## [PROBLEM REQUIREMENTS]
Return each record exactly as it appears, so that nothing is dropped or altered.

───── GIVEN INFORMATION ─────

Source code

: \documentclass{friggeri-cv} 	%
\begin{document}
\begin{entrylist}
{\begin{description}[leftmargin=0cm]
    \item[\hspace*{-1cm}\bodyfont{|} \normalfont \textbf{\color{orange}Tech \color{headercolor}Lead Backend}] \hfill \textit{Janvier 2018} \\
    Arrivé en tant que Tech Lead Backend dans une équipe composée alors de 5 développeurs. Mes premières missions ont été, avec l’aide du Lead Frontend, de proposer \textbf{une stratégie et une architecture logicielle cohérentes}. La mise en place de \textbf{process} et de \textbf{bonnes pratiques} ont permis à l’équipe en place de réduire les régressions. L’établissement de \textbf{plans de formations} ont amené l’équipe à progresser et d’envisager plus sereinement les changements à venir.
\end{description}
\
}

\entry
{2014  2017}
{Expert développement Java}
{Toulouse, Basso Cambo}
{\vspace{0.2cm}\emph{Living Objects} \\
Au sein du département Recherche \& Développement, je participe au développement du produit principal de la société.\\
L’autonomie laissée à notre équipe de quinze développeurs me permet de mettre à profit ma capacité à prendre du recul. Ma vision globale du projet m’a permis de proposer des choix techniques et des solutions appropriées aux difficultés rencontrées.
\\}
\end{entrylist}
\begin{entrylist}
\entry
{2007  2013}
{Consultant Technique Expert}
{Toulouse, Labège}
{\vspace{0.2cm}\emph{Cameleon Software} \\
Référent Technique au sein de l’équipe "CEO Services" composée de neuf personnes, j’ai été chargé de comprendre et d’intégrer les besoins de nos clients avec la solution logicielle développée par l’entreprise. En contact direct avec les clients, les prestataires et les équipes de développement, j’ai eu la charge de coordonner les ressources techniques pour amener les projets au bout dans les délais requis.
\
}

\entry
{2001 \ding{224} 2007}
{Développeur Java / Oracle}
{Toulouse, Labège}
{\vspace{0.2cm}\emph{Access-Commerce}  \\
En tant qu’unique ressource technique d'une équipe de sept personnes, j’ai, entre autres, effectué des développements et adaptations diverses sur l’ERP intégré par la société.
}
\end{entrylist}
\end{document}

─────

## [RESPONSE TO THE TASK]
Source code

: \documentclass{friggeri-cv} 	%
\begin{document}
\begin{entrylist}
{\begin{description}[leftmargin=0cm]
    \item[\hspace*{-1cm}\bodyfont{|} \normalfont \textbf{\color{orange}Tech \color{headercolor}Lead Backend}] \hfill \textit{Janvier 2018} \\
    Arrivé en tant que Tech Lead Backend dans une équipe composée alors de 5 développeurs. Mes premières missions ont été, avec l’aide du Lead Frontend, de proposer \textbf{une stratégie et une architecture logicielle cohérentes}. La mise en place de \textbf{process} et de \textbf{bonnes pratiques} ont permis à l’équipe en place de réduire les régressions. L’établissement de \textbf{plans de formations} ont amené l’équipe à progresser et d’envisager plus sereinement les changements à venir.
\end{description}
\
}

\entry
{2014  2017}
{Expert développement Java}
{Toulouse, Basso Cambo}
{\vspace{0.2cm}\emph{Living Objects} \\
Au sein du département Recherche \& Développement, je participe au développement du produit principal de la société.\\
L’autonomie laissée à notre équipe de quinze développeurs me permet de mettre à profit ma capacité à prendre du recul. Ma vision globale du projet m’a permis de proposer des choix techniques et des solutions appropriées aux difficultés rencontrées.
\\}
\end{entrylist}
\begin{entrylist}
\entry
{2007  2013}
{Consultant Technique Expert}
{Toulouse, Labège}
{\vspace{0.2cm}\emph{Cameleon Software} \\
Référent Technique au sein de l’équipe "CEO Services" composée de neuf personnes, j’ai été chargé de comprendre et d’intégrer les besoins de nos clients avec la solution logicielle développée par l’entreprise. En contact direct avec les clients, les prestataires et les équipes de développement, j’ai eu la charge de coordonner les ressources techniques pour amener les projets au bout dans les délais requis.
\
}

\entry
{2001 \ding{224} 2007}
{Développeur Java / Oracle}
{Toulouse, Labège}
{\vspace{0.2cm}\emph{Access-Commerce}  \\
En tant qu’unique ressource technique d'une équipe de sept personnes, j’ai, entre autres, effectué des développements et adaptations diverses sur l’ERP intégré par la société.
}
\end{entrylist}
\end{document}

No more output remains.